Lawrence Technological University in Southfield has revised its interior design program, and this fall will begin offering a Bachelor of Science in Interior Design degree.

The new degree is a reorganization of an interior architecture program LTU has offered for nearly 40 years, according to Philip Plowright, chair and professor of the university’s Department of Art and Design.

“We needed to revision the program because we understood the changes going on in the industry and how to align our students to those needs,” Plowright says.

The focus of the interior design profession has expanded in recent years to move into diverse niches within the built environment, to encompass different aspects of how people use and occupy interior spaces, from furniture to materials, and spatial design.

“As a fundamental aspect of sustainability, interior design as a practice engages the existing building stock that we have as a primary focus,” Plowright says. “We have billions of square footage in this country that we are looking to keep current with how we live and work and occupy space, now and in the future.”

The new program is directed by Jenna Walker, who joined the university in 2019 after a 15-year career in the interior design industry.

Walker says interior design often is perceived as mere decorating.

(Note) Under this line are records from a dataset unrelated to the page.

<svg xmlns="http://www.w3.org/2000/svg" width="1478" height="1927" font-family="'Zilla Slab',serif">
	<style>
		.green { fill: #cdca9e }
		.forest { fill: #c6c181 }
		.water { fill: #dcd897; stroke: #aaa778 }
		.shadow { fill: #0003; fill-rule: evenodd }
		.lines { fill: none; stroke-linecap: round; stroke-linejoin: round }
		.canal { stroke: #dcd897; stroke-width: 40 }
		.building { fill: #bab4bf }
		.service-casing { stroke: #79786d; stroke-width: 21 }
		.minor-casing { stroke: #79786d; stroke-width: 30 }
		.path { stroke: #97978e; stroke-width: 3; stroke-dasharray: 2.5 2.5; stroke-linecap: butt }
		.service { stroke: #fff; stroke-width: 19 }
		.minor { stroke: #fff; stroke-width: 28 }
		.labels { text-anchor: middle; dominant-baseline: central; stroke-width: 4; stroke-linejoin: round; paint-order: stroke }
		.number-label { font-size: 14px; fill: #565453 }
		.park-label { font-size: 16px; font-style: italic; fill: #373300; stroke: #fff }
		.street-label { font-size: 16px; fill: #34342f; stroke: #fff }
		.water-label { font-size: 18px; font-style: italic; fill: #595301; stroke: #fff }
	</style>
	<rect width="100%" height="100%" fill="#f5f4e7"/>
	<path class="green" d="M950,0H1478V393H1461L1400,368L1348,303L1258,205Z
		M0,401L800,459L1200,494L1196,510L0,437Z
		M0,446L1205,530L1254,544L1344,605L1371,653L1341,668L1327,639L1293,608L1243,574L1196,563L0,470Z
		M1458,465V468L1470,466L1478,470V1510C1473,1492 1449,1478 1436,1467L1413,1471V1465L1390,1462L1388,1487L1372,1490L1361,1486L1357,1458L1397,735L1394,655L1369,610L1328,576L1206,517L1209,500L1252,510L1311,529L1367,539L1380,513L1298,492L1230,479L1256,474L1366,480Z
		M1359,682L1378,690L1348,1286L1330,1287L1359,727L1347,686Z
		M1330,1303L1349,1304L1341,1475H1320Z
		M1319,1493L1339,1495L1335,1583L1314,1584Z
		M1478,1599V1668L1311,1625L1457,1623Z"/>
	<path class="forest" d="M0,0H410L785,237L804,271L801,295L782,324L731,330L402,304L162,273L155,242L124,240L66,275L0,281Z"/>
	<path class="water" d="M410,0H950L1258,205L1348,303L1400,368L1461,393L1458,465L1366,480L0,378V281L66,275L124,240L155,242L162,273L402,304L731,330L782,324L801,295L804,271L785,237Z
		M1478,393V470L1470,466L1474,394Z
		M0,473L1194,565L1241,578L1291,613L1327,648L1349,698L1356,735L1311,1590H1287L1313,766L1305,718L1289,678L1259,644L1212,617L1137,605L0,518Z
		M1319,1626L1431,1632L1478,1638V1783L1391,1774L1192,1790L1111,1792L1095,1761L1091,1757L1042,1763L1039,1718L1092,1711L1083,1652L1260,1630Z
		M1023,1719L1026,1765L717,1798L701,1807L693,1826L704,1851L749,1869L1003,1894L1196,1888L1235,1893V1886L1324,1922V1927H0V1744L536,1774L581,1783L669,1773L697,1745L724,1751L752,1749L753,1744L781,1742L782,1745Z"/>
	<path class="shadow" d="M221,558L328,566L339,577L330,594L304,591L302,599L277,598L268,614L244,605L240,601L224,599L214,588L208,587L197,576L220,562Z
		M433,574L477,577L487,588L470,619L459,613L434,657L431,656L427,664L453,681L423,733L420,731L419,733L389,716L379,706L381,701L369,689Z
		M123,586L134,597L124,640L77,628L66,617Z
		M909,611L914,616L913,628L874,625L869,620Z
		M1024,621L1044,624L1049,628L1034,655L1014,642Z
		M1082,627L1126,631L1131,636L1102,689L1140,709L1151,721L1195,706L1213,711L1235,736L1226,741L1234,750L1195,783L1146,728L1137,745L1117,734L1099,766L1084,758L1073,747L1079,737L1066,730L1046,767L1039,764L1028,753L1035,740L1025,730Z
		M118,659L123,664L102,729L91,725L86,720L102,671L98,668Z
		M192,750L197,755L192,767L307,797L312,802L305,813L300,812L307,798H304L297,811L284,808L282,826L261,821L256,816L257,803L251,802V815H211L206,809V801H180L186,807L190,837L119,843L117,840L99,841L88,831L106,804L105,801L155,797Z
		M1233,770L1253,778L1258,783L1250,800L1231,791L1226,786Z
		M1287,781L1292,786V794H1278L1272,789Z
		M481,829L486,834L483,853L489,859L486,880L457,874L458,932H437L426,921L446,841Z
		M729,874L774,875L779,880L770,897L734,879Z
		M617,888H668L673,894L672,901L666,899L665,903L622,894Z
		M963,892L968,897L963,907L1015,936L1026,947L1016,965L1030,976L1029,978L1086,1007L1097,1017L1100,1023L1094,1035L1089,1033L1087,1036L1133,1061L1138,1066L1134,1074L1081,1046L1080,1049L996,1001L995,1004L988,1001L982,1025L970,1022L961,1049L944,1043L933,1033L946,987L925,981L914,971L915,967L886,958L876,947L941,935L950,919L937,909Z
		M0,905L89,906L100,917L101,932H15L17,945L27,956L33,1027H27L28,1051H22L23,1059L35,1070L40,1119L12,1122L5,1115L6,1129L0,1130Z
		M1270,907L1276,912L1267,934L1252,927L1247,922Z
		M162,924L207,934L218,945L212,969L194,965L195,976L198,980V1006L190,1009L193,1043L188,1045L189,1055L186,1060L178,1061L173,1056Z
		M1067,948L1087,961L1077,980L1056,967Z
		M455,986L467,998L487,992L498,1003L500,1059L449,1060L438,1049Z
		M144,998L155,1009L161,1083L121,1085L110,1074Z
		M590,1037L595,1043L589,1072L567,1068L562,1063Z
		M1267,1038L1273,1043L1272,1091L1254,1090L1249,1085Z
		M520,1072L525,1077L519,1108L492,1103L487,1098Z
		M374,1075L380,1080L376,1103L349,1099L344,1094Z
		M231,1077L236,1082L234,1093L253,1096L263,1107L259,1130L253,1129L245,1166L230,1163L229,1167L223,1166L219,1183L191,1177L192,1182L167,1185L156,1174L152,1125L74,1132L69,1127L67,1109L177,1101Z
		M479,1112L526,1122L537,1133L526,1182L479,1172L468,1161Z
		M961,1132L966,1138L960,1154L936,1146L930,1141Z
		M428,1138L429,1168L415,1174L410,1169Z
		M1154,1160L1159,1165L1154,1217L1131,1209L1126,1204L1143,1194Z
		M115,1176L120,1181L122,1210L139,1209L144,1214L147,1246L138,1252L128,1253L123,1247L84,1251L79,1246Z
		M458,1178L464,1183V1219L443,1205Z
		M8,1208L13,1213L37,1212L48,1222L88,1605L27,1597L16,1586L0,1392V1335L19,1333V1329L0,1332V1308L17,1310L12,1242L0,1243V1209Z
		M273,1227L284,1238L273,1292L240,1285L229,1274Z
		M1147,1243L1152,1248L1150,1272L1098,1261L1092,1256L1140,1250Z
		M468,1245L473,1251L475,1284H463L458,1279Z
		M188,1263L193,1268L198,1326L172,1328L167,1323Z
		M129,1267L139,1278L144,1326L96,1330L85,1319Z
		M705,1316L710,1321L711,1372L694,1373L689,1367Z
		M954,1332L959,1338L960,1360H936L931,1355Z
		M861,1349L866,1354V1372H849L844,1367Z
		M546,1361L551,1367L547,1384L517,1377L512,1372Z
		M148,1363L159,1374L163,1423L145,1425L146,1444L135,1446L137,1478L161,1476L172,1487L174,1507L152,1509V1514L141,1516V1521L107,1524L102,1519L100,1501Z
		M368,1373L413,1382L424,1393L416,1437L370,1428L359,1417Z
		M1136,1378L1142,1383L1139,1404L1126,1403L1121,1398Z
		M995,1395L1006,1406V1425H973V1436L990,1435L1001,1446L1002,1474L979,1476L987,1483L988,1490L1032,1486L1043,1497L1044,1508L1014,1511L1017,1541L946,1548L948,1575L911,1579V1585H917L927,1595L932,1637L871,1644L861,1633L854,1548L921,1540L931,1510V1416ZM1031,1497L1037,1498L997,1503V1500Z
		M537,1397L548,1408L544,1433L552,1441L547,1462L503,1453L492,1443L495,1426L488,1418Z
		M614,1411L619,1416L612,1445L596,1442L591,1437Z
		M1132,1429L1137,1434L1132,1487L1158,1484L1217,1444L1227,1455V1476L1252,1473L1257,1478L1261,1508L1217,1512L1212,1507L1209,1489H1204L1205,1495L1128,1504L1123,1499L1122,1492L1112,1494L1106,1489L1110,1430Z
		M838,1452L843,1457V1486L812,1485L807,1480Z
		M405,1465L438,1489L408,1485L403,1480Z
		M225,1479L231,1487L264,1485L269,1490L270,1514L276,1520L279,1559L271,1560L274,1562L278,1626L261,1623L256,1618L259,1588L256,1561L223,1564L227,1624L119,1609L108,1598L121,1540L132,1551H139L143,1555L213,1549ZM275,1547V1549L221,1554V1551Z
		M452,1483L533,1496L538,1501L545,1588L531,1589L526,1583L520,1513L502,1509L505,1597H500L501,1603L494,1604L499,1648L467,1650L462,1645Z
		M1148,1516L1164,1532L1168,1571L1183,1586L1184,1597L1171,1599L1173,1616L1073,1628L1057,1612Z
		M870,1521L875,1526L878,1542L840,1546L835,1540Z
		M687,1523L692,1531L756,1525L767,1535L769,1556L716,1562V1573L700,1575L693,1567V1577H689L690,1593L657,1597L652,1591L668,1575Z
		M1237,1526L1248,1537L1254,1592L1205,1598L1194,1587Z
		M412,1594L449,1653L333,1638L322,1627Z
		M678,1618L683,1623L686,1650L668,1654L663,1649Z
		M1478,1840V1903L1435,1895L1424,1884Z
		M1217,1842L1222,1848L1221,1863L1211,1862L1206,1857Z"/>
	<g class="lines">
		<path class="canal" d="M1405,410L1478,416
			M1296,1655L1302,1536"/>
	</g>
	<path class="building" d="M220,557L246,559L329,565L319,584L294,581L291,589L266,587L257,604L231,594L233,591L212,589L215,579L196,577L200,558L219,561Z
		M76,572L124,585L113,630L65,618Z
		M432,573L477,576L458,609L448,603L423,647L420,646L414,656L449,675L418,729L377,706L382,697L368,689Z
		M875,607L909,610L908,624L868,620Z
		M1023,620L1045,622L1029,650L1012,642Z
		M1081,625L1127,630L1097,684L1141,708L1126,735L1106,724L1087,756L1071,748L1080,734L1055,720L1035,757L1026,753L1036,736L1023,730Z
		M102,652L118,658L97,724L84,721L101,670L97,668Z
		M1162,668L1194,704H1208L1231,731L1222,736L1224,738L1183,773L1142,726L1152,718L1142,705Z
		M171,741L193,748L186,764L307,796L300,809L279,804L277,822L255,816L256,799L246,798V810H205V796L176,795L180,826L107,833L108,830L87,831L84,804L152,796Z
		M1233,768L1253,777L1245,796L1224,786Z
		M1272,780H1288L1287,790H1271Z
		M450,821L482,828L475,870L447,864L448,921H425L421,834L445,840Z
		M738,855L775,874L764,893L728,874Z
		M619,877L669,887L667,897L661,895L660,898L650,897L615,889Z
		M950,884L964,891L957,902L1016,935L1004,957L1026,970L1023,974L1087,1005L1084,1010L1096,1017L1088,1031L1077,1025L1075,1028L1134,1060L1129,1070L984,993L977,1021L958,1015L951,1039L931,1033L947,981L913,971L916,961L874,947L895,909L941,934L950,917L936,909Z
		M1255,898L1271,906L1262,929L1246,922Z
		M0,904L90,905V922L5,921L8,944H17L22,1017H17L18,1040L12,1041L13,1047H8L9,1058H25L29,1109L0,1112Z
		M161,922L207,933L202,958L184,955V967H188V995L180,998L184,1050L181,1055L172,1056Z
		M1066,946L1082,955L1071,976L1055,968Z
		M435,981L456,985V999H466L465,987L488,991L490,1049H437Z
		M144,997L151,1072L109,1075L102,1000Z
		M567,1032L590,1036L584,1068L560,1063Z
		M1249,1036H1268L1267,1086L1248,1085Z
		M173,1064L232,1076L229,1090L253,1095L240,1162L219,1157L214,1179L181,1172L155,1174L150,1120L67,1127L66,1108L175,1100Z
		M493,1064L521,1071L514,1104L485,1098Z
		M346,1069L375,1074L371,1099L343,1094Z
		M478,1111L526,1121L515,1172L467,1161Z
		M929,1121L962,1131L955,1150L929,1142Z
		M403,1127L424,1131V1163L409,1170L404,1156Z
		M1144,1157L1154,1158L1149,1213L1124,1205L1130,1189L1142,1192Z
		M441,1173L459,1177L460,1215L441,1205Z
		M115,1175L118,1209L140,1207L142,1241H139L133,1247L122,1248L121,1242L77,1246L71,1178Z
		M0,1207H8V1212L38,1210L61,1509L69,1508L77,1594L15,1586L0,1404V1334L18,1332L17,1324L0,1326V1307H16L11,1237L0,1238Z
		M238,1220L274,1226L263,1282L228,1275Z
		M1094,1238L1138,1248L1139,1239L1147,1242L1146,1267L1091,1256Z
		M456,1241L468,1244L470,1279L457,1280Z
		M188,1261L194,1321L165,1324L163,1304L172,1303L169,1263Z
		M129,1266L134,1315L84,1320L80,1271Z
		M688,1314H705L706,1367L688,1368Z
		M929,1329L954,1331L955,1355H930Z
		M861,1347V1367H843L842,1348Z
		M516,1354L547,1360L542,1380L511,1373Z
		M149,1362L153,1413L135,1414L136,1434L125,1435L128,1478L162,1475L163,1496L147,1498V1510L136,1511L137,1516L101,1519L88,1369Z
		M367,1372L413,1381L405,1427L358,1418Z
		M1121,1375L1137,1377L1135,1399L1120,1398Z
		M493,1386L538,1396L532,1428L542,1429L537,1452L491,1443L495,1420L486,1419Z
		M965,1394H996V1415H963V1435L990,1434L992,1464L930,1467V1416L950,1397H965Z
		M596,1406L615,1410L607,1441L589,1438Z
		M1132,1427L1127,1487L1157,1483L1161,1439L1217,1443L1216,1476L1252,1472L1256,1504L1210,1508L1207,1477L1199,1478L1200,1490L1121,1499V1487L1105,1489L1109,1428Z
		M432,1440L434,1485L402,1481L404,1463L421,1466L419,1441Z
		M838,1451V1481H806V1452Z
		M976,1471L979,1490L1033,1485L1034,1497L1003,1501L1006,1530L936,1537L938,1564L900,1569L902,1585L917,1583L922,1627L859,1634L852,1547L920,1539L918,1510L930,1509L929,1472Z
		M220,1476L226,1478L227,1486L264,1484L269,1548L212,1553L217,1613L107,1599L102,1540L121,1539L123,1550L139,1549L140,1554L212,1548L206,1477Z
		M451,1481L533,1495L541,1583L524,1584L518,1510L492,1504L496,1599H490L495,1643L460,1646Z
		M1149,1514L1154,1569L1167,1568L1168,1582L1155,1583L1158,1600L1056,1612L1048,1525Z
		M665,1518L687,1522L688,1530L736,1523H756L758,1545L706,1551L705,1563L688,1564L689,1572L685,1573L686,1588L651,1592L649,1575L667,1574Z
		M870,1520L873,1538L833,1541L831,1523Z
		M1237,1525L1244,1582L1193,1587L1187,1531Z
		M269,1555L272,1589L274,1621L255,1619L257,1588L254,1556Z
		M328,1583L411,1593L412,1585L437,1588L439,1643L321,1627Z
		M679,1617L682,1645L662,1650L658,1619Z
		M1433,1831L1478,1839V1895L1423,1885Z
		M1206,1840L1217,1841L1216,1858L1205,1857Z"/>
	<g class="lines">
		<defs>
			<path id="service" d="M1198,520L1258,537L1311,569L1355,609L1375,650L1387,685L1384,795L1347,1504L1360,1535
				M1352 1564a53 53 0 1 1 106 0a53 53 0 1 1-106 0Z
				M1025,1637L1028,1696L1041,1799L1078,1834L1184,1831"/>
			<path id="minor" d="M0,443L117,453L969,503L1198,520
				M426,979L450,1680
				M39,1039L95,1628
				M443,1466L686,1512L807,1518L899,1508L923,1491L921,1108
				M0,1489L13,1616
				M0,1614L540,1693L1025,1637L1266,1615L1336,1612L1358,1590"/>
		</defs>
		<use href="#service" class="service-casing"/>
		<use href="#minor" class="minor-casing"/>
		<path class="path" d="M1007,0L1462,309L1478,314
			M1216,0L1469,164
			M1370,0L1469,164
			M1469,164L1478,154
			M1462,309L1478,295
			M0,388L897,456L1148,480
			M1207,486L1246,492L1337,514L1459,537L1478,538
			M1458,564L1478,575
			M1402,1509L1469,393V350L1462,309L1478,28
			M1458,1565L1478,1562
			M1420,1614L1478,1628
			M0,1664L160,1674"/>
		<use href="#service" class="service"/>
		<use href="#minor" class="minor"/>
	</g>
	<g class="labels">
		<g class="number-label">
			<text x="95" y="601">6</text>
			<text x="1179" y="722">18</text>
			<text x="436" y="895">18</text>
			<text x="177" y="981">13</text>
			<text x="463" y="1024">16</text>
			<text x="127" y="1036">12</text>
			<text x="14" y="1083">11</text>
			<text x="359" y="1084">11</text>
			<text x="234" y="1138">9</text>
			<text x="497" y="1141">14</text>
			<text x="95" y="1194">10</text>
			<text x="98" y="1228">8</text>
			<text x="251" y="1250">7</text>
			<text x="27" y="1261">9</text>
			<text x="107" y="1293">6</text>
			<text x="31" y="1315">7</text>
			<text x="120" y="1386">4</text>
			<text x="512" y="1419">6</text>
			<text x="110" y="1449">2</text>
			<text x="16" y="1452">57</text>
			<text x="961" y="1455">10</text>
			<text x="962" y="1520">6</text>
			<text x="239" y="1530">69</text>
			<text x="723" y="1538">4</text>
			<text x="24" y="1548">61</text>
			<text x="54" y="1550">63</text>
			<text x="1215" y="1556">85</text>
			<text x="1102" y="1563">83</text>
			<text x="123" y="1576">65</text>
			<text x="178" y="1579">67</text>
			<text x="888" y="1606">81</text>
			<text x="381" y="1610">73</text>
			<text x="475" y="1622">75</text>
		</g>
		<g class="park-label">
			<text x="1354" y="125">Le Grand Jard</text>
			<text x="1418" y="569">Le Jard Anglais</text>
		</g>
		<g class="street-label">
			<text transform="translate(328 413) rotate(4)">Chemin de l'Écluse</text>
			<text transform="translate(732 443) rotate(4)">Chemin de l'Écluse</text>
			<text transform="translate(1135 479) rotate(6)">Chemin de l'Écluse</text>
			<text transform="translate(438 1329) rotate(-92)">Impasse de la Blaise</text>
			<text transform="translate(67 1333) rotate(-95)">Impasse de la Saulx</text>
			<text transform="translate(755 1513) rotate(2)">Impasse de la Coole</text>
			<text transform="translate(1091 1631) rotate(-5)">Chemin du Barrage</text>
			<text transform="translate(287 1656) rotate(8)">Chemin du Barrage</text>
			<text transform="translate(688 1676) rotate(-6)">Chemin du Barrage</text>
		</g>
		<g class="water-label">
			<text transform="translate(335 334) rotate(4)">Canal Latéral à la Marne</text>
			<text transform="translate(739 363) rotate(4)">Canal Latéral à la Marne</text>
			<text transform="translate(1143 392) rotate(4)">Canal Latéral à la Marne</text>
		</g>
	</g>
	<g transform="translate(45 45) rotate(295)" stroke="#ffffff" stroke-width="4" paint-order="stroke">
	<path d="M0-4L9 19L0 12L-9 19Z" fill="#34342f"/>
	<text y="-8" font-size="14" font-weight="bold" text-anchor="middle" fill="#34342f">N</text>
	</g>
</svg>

The practice of interior design, however, goes far beyond this, applying scientific study of what makes interior spaces pleasant, efficient, and healthy for people, using ergonomics, advanced technology, and data analysis.

“We also study how buildings impact human health,” she says. “People spend so much time inside, and many of the building materials we currently use are not good for people’s health.”

The program’s new curriculum starts first-year students with introductory design courses, along with foundational courses in writing, mathematics, and physics. Sophomore courses include design history, ergonomics, graphic design, and fabrication. Junior year courses include sustainability, furniture, human comfort, and a multidisciplinary studio. The senior year is capped by a design project. Students benefit from dedicated studio space and access to material, lighting, digital, and wood and metal fabrication labs. Internship opportunities are widely available.